Through 50 years, Larry Sparks has honed a full-bodied, soulful approach to singing bluegrass. He has a wonderful right hand, maintaining unbreakable rhythm while contributing leads that lend a bluesy country resonance to his songs.
Sparks and his band form the consistent instrumental core with The Lonesome Ramblers appearing throughout. Tyler Mullins handles the banjo duties and Larry D. Sparks takes care of bass. Jackie Kincaid's tenor is recognizable on most songs. Long-time compatriot David Harvey is the featured mandolin player with Ron Stewart fiddling.
The feature track, "Bitterweeds," is impressive. Stewart lays the foundation for this expansive narrative, one that should become a Sparks standard. Modulating his vocal approach to utilize precise lyrical imagery, Sparks creates a compelling and mournful character study.
Select pioneers of bluegrass appear throughout. On two songs, Curly Seckler sings tenor to Sparks' lead. "Dim Lights, Thick Smoke" has the added bonus of Bobby Osborne on mandolin, while "We're Going To Sing, Sing, Sing" features Jesse McReynolds on mando. Seckler's voice adds depth to the choruses.

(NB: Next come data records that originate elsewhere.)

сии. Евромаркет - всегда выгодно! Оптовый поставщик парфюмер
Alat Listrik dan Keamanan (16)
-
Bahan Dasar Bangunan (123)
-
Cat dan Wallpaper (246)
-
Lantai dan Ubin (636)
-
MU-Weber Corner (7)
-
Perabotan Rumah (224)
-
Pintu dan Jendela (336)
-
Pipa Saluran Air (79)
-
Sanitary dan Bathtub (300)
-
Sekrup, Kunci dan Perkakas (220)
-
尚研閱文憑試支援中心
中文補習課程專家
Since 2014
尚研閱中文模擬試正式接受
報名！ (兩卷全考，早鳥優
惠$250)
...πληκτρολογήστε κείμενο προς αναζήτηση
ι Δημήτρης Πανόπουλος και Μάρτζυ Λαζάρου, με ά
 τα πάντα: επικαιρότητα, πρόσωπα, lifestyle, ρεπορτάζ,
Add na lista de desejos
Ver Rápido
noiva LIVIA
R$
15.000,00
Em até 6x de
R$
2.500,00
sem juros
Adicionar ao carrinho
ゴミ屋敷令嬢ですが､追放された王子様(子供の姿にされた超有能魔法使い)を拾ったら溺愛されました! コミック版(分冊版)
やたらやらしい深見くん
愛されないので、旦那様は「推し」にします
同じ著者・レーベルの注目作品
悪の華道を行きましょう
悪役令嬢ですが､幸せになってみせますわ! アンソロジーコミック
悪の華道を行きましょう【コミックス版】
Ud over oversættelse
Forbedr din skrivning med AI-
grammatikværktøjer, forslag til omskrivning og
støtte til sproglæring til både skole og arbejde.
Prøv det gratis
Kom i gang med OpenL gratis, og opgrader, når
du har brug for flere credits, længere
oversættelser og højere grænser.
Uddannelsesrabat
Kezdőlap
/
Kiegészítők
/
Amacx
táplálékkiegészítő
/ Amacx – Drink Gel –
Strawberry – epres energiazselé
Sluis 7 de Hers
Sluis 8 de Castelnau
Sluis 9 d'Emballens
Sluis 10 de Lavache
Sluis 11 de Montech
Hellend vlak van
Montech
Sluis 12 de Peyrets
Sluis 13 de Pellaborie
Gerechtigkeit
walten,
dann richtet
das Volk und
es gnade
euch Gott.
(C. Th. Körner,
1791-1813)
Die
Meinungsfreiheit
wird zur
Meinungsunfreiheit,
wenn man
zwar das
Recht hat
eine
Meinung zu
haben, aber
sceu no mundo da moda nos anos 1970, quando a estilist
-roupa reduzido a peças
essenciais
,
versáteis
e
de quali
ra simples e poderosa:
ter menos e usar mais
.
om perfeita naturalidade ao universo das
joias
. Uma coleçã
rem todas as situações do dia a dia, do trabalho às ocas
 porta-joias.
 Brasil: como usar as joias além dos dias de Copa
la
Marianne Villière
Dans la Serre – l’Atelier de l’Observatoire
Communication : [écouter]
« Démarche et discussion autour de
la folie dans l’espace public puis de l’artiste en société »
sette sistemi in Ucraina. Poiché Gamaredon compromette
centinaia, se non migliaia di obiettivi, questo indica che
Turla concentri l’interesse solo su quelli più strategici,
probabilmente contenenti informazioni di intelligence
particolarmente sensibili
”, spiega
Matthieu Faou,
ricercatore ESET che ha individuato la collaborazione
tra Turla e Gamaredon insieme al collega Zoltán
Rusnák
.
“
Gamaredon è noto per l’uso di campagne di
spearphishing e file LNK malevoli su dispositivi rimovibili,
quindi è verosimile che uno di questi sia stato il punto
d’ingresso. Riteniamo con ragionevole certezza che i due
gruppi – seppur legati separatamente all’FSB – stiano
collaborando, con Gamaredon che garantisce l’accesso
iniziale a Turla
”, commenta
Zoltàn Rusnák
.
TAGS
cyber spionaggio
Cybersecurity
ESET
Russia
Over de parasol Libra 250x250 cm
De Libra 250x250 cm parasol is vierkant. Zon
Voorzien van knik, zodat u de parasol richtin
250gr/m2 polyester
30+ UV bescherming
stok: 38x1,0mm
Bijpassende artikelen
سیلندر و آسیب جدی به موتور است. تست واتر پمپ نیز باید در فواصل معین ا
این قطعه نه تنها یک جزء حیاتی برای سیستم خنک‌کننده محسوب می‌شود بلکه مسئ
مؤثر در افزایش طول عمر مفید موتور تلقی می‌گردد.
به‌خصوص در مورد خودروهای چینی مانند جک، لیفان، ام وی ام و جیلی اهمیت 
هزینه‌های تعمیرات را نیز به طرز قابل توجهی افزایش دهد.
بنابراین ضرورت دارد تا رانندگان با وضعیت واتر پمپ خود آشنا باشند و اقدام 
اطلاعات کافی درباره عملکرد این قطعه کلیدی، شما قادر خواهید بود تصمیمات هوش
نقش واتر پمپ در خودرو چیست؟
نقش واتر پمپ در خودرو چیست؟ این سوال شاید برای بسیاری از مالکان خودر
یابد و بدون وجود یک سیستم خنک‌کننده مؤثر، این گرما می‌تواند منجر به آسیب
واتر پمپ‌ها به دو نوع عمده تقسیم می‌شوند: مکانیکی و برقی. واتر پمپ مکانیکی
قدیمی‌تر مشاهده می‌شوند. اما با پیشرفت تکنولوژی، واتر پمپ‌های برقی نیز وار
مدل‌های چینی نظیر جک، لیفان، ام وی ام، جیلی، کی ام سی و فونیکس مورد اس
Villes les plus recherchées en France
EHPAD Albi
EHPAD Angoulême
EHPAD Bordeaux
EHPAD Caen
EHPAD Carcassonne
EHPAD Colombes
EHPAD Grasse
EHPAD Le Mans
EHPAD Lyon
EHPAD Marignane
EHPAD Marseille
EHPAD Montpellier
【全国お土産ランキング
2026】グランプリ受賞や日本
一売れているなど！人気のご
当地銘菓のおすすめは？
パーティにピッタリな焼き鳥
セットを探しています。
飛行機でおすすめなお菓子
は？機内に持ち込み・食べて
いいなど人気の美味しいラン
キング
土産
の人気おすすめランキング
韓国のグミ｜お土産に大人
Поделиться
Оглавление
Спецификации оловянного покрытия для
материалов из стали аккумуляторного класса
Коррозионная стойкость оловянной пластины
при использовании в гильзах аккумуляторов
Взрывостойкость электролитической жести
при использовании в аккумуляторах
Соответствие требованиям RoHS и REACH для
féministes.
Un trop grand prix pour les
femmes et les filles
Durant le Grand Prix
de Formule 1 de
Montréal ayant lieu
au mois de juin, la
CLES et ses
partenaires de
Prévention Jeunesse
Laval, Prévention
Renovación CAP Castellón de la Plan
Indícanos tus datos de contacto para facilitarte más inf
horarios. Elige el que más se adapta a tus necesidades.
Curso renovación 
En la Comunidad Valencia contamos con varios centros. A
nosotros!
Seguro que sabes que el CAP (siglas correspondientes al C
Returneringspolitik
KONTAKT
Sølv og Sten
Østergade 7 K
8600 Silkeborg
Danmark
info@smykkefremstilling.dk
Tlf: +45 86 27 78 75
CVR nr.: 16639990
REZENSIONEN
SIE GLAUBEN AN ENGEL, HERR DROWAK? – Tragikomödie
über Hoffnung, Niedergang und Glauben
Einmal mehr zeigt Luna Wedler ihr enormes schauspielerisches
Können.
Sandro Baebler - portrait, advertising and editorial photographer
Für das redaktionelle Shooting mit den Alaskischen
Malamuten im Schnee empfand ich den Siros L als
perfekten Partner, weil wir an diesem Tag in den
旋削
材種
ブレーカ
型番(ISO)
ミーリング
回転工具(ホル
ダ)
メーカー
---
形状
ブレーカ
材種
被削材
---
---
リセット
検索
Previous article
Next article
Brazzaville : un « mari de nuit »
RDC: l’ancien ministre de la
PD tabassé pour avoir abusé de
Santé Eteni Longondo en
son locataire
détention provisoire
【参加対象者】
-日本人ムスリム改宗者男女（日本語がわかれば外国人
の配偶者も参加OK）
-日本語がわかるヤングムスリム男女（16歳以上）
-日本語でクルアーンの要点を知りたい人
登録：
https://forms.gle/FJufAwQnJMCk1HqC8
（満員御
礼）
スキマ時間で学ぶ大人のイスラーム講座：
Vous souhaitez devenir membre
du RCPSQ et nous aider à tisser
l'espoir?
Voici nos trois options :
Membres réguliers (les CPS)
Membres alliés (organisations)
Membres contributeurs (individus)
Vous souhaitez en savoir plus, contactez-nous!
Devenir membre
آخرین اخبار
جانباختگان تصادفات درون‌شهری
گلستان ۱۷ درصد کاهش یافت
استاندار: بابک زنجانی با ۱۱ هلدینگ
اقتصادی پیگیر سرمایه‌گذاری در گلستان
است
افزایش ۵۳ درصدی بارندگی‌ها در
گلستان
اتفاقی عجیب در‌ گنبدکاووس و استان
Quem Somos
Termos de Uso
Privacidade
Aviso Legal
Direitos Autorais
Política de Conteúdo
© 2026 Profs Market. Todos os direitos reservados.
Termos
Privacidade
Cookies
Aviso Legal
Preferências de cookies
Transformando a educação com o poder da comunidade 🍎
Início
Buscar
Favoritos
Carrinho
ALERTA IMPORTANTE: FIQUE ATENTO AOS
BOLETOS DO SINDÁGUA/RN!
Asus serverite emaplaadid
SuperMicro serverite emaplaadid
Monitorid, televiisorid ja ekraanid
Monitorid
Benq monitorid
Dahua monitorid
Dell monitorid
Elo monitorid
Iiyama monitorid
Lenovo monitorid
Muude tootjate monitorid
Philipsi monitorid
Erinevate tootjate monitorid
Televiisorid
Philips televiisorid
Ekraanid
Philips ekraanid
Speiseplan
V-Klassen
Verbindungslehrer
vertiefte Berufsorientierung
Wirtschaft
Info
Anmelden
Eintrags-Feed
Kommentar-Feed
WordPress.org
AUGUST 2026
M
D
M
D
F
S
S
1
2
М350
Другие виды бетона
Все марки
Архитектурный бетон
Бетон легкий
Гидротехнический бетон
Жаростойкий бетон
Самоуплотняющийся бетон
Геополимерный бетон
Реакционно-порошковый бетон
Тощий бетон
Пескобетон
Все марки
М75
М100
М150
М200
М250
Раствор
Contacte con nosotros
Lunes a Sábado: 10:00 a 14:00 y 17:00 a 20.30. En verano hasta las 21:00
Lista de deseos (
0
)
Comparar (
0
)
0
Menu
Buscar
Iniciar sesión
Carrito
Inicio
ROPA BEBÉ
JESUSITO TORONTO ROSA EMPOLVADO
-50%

Osborne appears on a second song, also singing this time on "Letter to My Darling." This classic sound - Sparks singing lead and baritone on the chorus, Osborne with a clear tenor, a tight five-instrument arrangement featuring a real nice break from the mandolin master - makes this track an immediate favorite.
Ralph Stanley lend his distinctive, continually dynamic voice to "Loving You Too Well," a Carter Stanley song. The dramatic pairing of two vocal giants doesn't overshadow the crisp precision of the instrumentalists. Kincaid's mandolin break is brief, but notable, and Stewart steps up for a brief cameo, as does Mullins. The performance of this arrangement is truly excellent in its execution.
Another in a line of terrific Larry Sparks albums, "Lonesome and Then Some" concludes with an archival recording. Joining the Blue Grass Boys at Bean Blossom, Sparks duets with Bill Monroe on "In the Pines." The energetic spontaneity and obvious fan appeal of this performance is apparent.
Larry Sparks has earned his status as a bluegrass legend. This new recording may mark Sparks' golden anniversary since joining the Clinch Mountain Boys, but it is unequivocal evidence that he isn't going to soon relinquish his rightful place as a denizen of bluegrass' artistic leadership.